Dartmoor 2010

A glorious autumn weekend up on Dartmoor, staying in a bunkhouse near the East Dart River and enjoying the moor with a group of mates. We met up in the Warren House Inn on Friday evening and were out hiking all day Saturday. There was hardly anyone else out on the moor despite the fine weather, a sharp contrast to the traffc on the roads! I enjoyed a couple of fantastic sunrises and a couple of short night hikes under the harvest Full Moon.

The journey down was dreadful, probably my worst and longest car trip down to Devon ever. Lots of traffic on the A303 from Stonehenge onwards, a couple of accidents on the dual carriageway stretches but finally Exeter and the supermarket at Alphington Road that is still being refurbished.
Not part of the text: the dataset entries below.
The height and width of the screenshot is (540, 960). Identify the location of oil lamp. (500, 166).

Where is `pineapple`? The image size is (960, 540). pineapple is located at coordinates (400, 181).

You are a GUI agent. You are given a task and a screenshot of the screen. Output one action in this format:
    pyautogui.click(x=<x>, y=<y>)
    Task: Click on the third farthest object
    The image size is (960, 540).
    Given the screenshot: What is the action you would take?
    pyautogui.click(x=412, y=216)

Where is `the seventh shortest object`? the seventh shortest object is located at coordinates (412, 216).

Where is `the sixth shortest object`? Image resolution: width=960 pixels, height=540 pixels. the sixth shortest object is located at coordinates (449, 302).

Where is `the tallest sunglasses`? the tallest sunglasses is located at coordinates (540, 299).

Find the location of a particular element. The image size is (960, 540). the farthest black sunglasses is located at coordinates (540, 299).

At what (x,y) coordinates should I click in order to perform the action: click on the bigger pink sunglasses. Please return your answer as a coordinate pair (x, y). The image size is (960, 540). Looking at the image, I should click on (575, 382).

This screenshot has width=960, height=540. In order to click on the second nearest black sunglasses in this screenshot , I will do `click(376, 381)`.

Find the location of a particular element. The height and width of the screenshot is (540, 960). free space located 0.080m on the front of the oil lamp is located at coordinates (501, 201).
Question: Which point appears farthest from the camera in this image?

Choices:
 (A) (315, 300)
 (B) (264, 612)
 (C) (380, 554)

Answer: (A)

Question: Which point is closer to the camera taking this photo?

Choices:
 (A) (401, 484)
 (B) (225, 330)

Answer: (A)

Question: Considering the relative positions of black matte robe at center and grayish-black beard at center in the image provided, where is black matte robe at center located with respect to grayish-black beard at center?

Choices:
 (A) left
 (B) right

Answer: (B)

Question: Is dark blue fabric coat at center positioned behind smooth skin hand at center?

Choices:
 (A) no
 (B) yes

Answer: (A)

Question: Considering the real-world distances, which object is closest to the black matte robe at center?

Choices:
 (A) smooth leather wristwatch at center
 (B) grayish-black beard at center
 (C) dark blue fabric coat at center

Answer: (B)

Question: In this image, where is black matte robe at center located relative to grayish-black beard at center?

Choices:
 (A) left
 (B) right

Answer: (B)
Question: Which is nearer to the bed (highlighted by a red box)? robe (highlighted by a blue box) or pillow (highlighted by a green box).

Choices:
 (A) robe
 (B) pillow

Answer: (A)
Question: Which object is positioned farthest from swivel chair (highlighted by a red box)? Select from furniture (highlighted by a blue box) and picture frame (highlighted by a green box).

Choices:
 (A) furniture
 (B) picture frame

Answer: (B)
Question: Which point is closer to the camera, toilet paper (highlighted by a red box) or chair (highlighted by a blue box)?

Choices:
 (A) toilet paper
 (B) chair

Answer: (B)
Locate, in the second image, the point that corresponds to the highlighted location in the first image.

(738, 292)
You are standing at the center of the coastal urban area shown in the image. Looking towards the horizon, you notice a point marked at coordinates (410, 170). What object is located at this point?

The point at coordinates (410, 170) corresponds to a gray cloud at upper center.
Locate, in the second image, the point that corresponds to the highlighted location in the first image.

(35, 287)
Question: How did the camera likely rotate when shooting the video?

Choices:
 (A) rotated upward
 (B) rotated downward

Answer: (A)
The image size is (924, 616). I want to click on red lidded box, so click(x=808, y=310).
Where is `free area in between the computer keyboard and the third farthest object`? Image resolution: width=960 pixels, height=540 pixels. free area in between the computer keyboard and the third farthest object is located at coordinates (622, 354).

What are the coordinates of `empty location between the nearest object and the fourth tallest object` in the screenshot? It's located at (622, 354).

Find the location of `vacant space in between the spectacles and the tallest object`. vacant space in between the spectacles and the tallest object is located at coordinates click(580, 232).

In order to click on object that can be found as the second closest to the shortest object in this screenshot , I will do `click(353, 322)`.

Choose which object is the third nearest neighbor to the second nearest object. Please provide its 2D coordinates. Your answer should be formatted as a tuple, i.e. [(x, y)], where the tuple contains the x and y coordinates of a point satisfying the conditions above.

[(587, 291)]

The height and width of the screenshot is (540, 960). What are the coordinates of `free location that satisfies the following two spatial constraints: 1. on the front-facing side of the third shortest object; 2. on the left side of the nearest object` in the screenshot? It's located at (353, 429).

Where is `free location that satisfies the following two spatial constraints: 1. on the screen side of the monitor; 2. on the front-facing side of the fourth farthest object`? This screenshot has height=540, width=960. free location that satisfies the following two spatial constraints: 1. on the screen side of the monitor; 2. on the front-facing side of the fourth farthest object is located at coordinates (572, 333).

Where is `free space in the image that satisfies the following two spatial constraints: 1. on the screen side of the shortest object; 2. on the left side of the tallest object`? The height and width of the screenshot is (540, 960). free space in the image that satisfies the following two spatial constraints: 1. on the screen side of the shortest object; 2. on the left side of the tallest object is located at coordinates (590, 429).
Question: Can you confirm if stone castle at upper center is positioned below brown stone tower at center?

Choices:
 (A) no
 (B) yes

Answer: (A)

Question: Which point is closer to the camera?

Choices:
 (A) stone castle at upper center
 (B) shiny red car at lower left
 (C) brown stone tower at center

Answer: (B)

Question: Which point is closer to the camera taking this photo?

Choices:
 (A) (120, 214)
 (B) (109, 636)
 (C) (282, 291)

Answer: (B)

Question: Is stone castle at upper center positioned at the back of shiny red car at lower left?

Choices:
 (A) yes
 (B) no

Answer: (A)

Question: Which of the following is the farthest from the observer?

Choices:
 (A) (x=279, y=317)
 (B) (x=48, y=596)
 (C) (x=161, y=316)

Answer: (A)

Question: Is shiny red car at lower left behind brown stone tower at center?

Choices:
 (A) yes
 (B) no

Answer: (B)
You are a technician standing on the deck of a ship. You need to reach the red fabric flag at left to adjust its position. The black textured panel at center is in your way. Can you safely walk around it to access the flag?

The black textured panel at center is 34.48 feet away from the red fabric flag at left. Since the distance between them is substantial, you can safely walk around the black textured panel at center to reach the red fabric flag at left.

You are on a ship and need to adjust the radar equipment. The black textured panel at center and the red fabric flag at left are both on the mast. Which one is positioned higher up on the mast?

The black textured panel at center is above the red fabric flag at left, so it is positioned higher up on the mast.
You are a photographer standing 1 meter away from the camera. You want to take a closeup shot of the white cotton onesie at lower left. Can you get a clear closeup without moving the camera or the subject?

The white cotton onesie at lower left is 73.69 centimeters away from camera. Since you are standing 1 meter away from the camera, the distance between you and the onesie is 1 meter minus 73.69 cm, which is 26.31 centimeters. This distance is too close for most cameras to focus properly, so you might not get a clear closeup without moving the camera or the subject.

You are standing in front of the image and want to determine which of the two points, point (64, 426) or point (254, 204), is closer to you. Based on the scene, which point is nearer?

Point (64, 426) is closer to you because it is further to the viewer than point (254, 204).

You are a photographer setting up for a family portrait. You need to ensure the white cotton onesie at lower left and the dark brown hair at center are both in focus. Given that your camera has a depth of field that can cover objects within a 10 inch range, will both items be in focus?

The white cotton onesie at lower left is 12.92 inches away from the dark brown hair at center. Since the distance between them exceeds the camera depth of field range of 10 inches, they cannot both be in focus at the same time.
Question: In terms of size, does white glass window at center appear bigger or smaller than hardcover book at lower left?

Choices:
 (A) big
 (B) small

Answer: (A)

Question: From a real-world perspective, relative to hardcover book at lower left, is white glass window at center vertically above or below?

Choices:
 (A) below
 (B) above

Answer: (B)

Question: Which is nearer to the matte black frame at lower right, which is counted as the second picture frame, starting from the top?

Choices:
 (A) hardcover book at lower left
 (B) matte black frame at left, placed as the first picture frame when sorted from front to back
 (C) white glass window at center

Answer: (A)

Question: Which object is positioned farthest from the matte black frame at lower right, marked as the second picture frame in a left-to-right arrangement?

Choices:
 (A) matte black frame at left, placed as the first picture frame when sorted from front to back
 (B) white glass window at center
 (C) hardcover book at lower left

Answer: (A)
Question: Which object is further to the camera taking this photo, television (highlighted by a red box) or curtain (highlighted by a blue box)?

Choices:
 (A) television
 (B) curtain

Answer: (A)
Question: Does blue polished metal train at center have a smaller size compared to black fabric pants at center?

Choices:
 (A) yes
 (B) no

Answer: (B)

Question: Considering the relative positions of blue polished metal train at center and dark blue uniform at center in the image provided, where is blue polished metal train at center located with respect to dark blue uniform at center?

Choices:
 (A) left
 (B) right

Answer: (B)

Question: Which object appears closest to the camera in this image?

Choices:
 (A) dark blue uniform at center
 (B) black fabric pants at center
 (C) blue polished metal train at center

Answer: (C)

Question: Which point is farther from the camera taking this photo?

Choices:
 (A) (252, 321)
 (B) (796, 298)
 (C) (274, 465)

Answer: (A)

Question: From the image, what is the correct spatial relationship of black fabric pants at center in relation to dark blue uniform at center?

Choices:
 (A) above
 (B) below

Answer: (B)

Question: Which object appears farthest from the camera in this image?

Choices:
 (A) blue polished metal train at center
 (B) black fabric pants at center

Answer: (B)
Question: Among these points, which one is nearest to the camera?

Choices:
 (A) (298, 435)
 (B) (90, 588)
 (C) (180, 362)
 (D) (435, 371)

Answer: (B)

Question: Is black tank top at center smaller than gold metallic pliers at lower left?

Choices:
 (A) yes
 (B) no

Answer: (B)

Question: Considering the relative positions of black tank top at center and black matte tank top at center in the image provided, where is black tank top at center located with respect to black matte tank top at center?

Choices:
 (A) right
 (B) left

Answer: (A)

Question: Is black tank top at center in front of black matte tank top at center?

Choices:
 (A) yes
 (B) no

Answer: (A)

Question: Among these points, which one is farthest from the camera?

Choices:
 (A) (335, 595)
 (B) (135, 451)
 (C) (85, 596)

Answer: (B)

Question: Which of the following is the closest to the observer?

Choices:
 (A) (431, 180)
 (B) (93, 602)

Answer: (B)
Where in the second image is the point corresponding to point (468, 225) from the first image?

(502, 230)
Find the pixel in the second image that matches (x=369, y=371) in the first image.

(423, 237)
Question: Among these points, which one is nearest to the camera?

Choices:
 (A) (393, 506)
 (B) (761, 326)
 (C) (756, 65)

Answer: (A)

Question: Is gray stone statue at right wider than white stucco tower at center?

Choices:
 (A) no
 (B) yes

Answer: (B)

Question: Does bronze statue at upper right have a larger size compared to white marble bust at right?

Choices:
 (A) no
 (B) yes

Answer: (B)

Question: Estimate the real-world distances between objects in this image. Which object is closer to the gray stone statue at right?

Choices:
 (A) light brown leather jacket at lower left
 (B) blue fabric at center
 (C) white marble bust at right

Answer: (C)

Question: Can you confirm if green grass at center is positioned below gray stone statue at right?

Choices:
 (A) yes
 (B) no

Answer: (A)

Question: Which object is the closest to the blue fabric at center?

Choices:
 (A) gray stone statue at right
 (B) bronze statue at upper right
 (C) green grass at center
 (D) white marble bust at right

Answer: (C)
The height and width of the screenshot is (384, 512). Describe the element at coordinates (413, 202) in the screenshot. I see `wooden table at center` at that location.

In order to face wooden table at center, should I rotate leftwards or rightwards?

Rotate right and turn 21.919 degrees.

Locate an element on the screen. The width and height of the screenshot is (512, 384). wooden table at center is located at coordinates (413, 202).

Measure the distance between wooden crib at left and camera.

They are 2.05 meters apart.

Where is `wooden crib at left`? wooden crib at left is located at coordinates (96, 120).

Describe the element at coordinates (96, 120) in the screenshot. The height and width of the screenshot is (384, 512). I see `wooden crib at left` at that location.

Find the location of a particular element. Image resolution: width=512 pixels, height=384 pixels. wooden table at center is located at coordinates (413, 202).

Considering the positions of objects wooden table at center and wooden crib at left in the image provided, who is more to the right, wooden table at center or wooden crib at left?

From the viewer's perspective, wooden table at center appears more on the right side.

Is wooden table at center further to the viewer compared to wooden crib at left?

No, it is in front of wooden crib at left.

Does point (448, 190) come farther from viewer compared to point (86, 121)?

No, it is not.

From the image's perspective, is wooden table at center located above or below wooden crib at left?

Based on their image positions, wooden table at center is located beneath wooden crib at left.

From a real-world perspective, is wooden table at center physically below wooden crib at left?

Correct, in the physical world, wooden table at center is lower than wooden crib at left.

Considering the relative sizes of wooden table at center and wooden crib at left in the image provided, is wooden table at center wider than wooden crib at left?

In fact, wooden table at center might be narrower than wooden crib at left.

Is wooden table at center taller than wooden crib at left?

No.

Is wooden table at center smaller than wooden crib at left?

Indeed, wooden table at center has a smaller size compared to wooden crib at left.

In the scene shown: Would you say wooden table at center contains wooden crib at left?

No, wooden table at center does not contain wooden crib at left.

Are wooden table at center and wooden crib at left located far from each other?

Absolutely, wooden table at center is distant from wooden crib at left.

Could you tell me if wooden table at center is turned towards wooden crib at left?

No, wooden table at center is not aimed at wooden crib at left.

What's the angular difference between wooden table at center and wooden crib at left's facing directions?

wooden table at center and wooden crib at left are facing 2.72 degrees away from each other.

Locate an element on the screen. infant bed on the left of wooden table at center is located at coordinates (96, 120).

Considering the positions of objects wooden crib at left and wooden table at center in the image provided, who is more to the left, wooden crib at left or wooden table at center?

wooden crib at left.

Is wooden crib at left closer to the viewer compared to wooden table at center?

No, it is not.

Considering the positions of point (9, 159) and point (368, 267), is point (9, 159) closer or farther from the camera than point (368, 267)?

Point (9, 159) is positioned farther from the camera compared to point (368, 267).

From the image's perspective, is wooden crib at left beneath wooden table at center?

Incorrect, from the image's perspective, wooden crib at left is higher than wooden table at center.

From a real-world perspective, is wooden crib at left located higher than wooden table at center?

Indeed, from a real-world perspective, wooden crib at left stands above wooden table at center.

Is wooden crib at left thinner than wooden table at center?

The skies were clearing as dusk fell and, as I was late, I met the guys in the Warren House Inn rather than at the bunkhouse. Rabbit pie was good and it was fully dark when I finally got to the bunkhouse to enjoy some cans around the wood stove. Great to be out of The Smoke of London and great to be with a group of mates, half of whom I know already and half only through internet messages.

We were awoken in the middle of the night by a nearly full moon shining through the skylights. Going outside, the stars and planets were showing good and bright through the still night air. Reassured, back to sleep.

Dawn found me outside with my camera enjoying the light show in the sky and the sound show as the animals sensed the start of another day. The line of fiery red sunlight crept down from the surrounding tors, building in brightness and getting more white as it progressed.

Back at the bunkhouse, Scott was cooking up a tasty breakfast of bacon and eggs from his own Rhode Island Red hens.

We went out for a long hike over the moor, setting out from the bunkhouse in sunshine though there was a bit of a brisk wind from the North. Round to the very pretty valley of the East Dart river and then upstream towards the Grey Wethers double stone circle.

Then a route heading back across the moor, which needs compass navigation; it was satisfying to find the landmarks coming in to view directly in front of us and good practice of my navigation skills, even though this was brilliant autumn weather. We found the waterfall high up in the East Dart River deep in the moor and something like eight tors, depending on what you count as a tor.

Weary boots back at the bunkhouse and many tired but happy faces. Some one later nicely mentioned me in his email thanking all, specially John for making it a lot safer and a lot more challenging.

Evening meal, a lot of bunkhouse chat and camaraderie, some went out for an evening hike in the light of the harvest full moon, a couple of us went out in the middle of the night and some shorter hikes on Sunday before heading back home.